→ What needs to be done:
Line count for "August": tally the lines of the records below that contain it, and give only that number.

Extracted data entries
((

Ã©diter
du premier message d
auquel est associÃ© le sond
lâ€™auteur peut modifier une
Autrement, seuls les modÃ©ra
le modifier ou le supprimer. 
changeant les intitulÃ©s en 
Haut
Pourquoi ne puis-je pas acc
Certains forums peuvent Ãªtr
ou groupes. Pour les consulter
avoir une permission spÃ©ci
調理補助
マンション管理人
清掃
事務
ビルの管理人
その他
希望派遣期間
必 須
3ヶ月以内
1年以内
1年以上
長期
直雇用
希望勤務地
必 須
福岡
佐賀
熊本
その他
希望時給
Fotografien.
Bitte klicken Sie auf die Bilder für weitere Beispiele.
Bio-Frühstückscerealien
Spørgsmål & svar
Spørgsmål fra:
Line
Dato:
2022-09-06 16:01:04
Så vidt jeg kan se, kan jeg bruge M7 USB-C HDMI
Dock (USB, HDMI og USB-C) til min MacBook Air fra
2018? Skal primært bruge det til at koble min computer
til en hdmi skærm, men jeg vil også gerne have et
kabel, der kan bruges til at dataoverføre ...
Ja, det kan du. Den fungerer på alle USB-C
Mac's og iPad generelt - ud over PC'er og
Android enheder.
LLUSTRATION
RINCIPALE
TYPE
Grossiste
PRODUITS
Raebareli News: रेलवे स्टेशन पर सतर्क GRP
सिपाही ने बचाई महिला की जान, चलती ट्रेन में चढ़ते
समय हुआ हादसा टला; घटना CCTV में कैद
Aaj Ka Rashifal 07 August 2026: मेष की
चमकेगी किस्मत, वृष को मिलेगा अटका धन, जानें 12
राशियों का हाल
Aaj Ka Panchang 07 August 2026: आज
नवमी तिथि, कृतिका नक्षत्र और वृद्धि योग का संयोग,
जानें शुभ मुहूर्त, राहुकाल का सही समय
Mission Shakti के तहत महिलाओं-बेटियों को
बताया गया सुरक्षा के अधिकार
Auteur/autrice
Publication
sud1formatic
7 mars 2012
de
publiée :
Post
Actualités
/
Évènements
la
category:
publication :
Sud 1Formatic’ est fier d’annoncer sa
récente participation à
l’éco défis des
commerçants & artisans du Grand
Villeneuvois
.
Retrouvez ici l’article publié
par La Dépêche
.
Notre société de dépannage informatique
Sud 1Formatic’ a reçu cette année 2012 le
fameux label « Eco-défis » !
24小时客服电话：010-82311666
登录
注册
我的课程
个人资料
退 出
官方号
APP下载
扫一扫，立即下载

))

→ Output for this task:
2